Along with helping states and tribes pay for surveillance, the bills could fund rapid-response efforts when CWD is first detected in an area—a strategy that appears to have kept New York State’s deer CWD-free after the disease was discovered there in 2005. The proposed funding could also support CWD research at a moment when some scientists say they’re on the cusp of developing transformative tools to fight the disease.

For example, Claudio Soto, a neurologist at the McGovern Medical School in Houston, says he has developed a blood test for the disease. Today’s CWD surveillance involves sampling brain and spinal tissue of dead animals; a reliable test for live deer could help farm and wildlife managers detect and respond to outbreaks more nimbly. But the USDA hasn’t approved the technique, and Dunfee said he’s skeptical. “Until now, no blood test has been developed that picks up prions reliably enough and at concentrations that are meaningful for management,” he said. “People have been trying to find that for a long time, and remember we’ve been working on other TSEs longer than CWD.”

Scientists also report progress toward preventing deer from catching CWD. In a 2014 paper, a New York University–led team announced what they said is the first successful vaccine for a prion disease. Five whitetail deer were given several doses of a vaccine made of Salmonella bacteria and a prion-like protein, then exposed to CWD. Four of them took longer than average to show signs of the disease, and the fifth never developed it during the study period.

“We are extremely close to slowing down the disease, that we know for sure,” said Fernando Goni, the NYU neurologist who led the study. Goni said his team has refined the vaccine so that it requires fewer doses and could be applied to deer food to inoculate wild herds, but he acknowledged that, given CWD’s vast and expanding range, doing so would be tremendously expensive.

Wildlife experts are also skeptical about a CWD vaccine. “Fifteen years ago, it seemed like there was an announcement every six months of someone saying, ‘This is it, we’ve got the vaccine candidate,’” Richards said. “And without exception, that was kind of the last you heard about it.” One potential vaccine developed by a Canadian company showed promise in early lab studies.
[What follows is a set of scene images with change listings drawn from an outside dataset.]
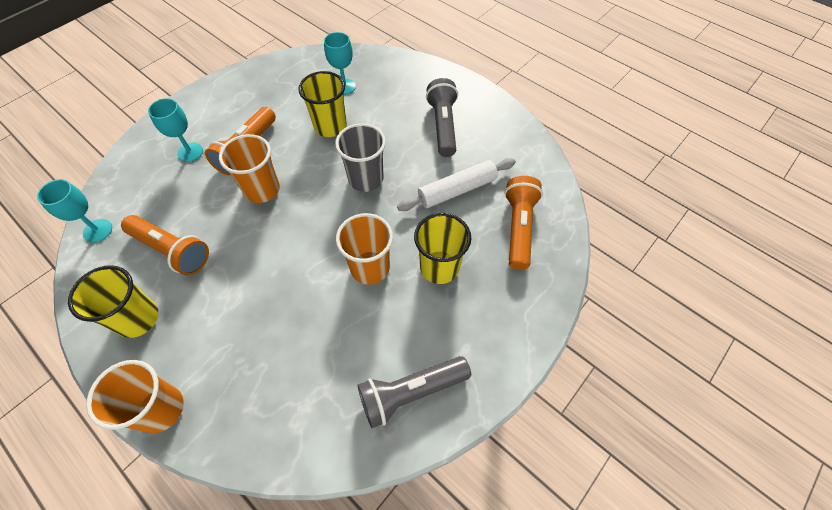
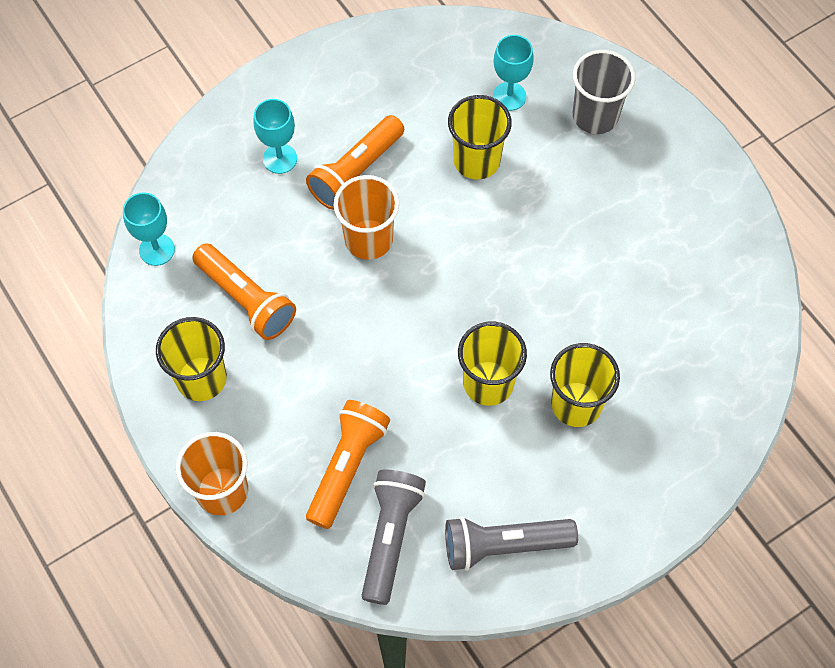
camera: 15 degrees right, 5 degrees up
grey cup [335,123,386,192] -> grey cup moved to [573,50,636,134]
orange cup [336,213,393,285] -> yellow cup [458,322,527,406]
white rolling pin [397,158,516,211] -> none
grey flashlight [426,78,458,157] -> grey flashlight moved to [362,470,426,605]
orange flashlight [505,176,543,270] -> orange flashlight moved to [306,400,390,529]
But in a Wyoming field study, Richards pointed out, elk that were given the vaccine were nearly seven times more likely to develop CWD. And while a vaccine would be useful for protecting captive animals, using it in the wild would be a monumental undertaking, according to Dunfee. “Logistically, ask any wildlife biologist who’s tried to vaccinate wild herds and you’ll find it’s extremely difficult, if not impossible,” he said.   

Dunfee and others agree that more CWD research is important—perhaps it will yield a breakthrough to wipe out the disease. Meanwhile, politicians and the public need to recognize the seriousness of the disease, he said, and invest in containing it. “Prevention, prevention, prevention—that is the way we halt this disease,” he said. “If you can stop infected animals from moving to new areas, you can win this.”